[SELECTED EXCERPT]:
# Brat time and temperature?



## wudman (Jun 7, 2013)

In the guide, Smoking Meat, it lists the time for brats at 2 hours.  I'm starting mine at 225 with a 30" MES...my second try at smoking.  Is there a temperature I should pull the Johnsonvilles?  Any help welcome...


----------



## jp61 (Jun 7, 2013)

160°F safe minimum internal temperature.


----------



## wudman (Jun 7, 2013)

So, pull them at 160; regardless of time?


----------



## jp61 (Jun 7, 2013)

Yes, you want to cook/smoke your food to internal temps not time.


----------



## wudman (Jun 7, 2013)

Thanks...the minute I hit the submit key, I thought, "Doh"...when it's up to temp. it's cooked.  Thanks...I'll post how they came out...


----------



## jp61 (Jun 7, 2013)

If you haven't done so, test your thermometer in boiling water for accuracy. It should read 212°F. Or, are you going by the thermos in the MES?


----------



## wudman (Jun 7, 2013)

I used a CDN Pro Accurate Thermometer, Model DTQ450x.  Right out of the carton.  It read 159.8 so I pulled the brats.  (Close, as in horseshoes, dancing, and hand grenades.)  Put them in a pan, covered with foil and soaking in chicken broth.  Cut off an end and, taste is right on...


----------



## xutfuzzy (Jun 7, 2013)

I agree, cook to internal temperature (IT) but be careful about your MES's temp probe.  I double checked mine and found it was running about 5 degrees low, so when it read 160 it was really 165.  Comparing your temp probe (not the MES one, cuz that would be awkward to do) in boiling water is a terrific way to see how accurate it is.


----------



## vandy58 (Jun 9, 2013)

I was just about to post up about brats, how did they come out and what wood did you use?  I am using the exact same model as you!


----------



## kathrynn (Jun 9, 2013)

I love smoked Brats and use the Johnsonvilles.  In my smoker it takes around 2-2.5 hours...the 160* is right.  Wear a bib!  Will drip juice down your chin!

Kat


----------



## wudman (Jun 10, 2013)

My first run of brats turned out "lip smackin' good".  I coated them with olive oil and dusted them with Weber Steak and Chop seasoning.  Set temp on MES to 225 and looked at them after 1 hour 30 minutes.  Gave 'em 20 more minutes, checked them for temp--158.9 so pulled them.  Wrapped them in foil after adding some chicken broth to keep 'em moist.  Used commercial apple wood chips (from Kroger store).  Reading back on these posts, there are some very helpful, smart folks with some good tips on calibrating instruments.  I'd like to try some salmon next but have seen some negative about the "farm raised" filets sold at Sam's and Costco...Any suggestions?


----------

[ASSIGNED TASK 1]: Decide whether each statement agrees with the brat-smoking thread, answering yes or no and quoting the words of the thread that decide it: (a) jp61 advises cooking to internal temperature rather than to time; (b) xutfuzzy found that the MES temperature probe was reading about 5 degrees high; (c) wudman used hickory wood chips for the first run of brats.
This brat-smoking thread and the listing come from separate sources.

[INPUT DATA]:
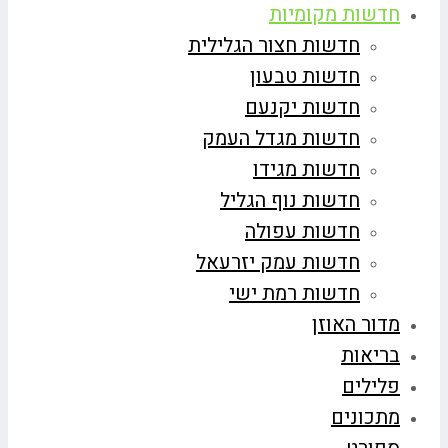
חדשות מקומיות
חדשות חצור הגלילית
חדשות טבעון
חדשות יקנעם
חדשות מגדל העמק
חדשות מגידו
חדשות נוף הגליל
חדשות עפולה
חדשות עמק יזרעאל
חדשות רמת ישי
מדור האוזן
בריאות
פלילים
מתכונים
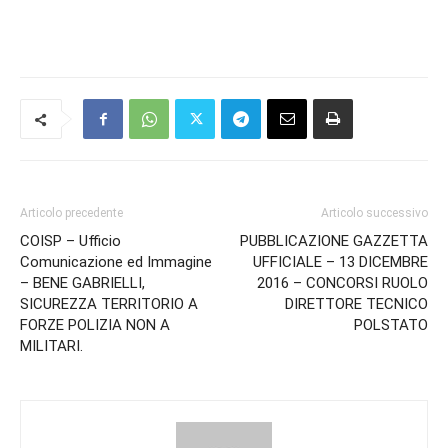
Articolo precedente
Articolo successivo
COISP – Ufficio
PUBBLICAZIONE GAZZETTA
Comunicazione ed Immagine
UFFICIALE – 13 DICEMBRE
– BENE GABRIELLI,
2016 – CONCORSI RUOLO
SICUREZZA TERRITORIO A
DIRETTORE TECNICO
FORZE POLIZIA NON A
POLSTATO
MILITARI.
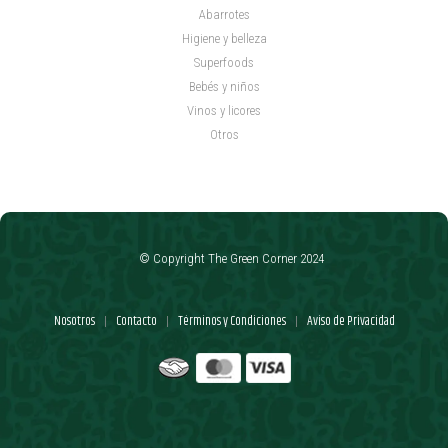
Abarrotes
Higiene y belleza
Superfoods
Bebés y niños
Vinos y licores
Otros
© Copyright The Green Corner 2024
Nosotros
Contacto
Términos y Condiciones
Aviso de Privacidad
|
|
|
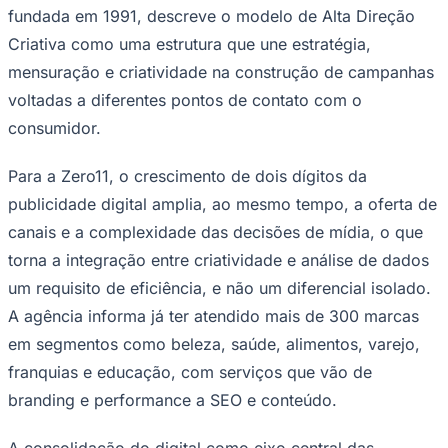
fundada em 1991, descreve o modelo de Alta Direção
Criativa como uma estrutura que une estratégia,
mensuração e criatividade na construção de campanhas
voltadas a diferentes pontos de contato com o
consumidor.
Para a Zero11, o crescimento de dois dígitos da
publicidade digital amplia, ao mesmo tempo, a oferta de
canais e a complexidade das decisões de mídia, o que
torna a integração entre criatividade e análise de dados
Goiás
um requisito de eficiência, e não um diferencial isolado.
A agência informa já ter atendido mais de 300 marcas
em segmentos como beleza, saúde, alimentos, varejo,
franquias e educação, com serviços que vão de
branding e performance a SEO e conteúdo.
A consolidação do digital como eixo central das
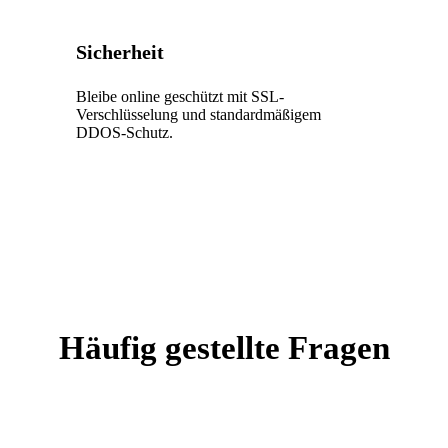
Sicherheit
Bleibe online geschützt mit SSL-
Verschlüsselung und standardmäßigem
DDOS-Schutz.
Häufig gestellte Fragen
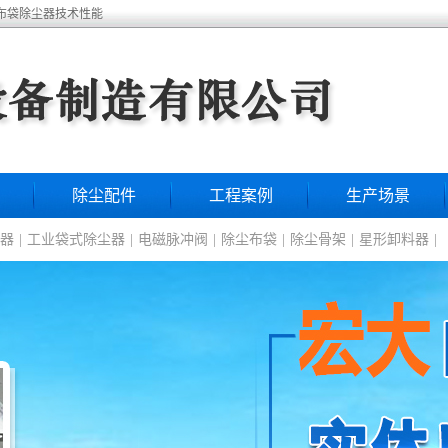
冲布袋除尘器技术性能
除尘配件
工程案例
生产场景
器
|
工业袋式除尘器
|
电磁脉冲阀
|
除尘布袋
|
除尘骨架
|
星形卸料器
|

[ASSIGNED TASK 2]: Echo the lines of the listing word for word, starting at the line that contains "fundada em 1991, descreve" and ending at the line that contains "Para a Zero11, o", with both of those lines included.

[TASK RESPONSE 1]:
(a) Yes: "you want to cook/smoke your food to internal temps not time"
(b) No: "I double checked mine and found it was running about 5 degrees low"
(c) No: "Used commercial apple wood chips (from Kroger store)."

[TASK RESPONSE 2]:
fundada em 1991, descreve o modelo de Alta Direção
Criativa como uma estrutura que une estratégia,
mensuração e criatividade na construção de campanhas
voltadas a diferentes pontos de contato com o
consumidor.
Para a Zero11, o crescimento de dois dígitos da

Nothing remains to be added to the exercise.